▶ _Work to be completed_:
The required result is each line of the entries below containing the string "twarz".

▶ _Data entries_:

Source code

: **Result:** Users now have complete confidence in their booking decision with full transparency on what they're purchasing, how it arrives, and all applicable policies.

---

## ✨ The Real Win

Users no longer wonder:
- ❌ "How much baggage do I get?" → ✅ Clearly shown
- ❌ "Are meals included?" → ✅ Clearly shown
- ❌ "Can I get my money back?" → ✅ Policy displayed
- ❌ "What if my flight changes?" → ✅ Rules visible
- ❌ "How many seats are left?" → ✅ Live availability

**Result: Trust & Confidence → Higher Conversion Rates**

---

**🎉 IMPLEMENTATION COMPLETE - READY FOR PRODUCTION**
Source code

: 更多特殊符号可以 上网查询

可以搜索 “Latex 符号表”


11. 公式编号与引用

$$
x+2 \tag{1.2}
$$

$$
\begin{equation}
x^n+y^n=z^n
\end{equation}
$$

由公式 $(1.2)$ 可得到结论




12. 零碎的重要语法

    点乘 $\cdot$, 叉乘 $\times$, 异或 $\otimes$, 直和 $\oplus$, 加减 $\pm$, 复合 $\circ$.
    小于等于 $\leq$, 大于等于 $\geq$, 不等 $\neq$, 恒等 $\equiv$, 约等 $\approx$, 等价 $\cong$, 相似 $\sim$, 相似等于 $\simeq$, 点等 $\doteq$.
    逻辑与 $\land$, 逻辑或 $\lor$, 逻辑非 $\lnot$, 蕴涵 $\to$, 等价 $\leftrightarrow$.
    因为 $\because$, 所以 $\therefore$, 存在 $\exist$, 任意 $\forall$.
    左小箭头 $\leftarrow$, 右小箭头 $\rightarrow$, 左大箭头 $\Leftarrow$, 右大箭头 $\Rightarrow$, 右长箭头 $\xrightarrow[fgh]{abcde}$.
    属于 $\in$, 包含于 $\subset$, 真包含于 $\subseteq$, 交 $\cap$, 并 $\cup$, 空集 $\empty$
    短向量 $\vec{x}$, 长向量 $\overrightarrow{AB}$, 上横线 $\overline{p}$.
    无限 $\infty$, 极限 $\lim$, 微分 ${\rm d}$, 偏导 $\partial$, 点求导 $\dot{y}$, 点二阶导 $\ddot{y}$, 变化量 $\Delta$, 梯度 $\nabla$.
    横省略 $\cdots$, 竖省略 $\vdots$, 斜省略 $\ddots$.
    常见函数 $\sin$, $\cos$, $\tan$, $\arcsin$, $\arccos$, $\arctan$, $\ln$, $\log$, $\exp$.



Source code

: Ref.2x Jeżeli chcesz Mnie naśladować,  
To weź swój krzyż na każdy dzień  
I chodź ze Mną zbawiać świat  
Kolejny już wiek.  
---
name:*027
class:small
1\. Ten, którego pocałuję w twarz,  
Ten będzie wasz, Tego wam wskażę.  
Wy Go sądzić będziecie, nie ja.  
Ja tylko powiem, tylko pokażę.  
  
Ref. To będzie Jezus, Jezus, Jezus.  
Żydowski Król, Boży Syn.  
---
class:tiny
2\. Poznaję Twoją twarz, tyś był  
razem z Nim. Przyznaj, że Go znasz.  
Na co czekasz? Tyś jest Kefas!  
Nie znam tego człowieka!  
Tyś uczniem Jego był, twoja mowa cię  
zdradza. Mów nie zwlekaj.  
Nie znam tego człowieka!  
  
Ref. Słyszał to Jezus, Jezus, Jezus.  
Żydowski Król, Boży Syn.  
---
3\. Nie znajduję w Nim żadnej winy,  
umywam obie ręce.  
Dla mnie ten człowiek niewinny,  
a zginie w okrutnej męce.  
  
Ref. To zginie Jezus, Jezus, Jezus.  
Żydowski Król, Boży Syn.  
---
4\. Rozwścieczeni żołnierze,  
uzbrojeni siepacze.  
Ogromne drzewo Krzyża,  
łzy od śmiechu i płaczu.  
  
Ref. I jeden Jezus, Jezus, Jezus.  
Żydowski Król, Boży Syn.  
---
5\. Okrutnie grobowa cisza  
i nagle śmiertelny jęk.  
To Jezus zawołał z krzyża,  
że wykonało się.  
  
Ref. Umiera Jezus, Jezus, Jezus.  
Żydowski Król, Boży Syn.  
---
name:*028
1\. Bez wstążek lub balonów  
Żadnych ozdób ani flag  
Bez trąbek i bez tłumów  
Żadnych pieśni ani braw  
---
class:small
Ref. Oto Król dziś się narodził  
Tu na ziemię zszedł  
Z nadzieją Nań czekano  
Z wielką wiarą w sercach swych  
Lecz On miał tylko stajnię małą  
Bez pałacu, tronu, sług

▶ _Answer for the task_:
1\. Ten, którego pocałuję w twarz,  
2\. Poznaję Twoją twarz, tyś był  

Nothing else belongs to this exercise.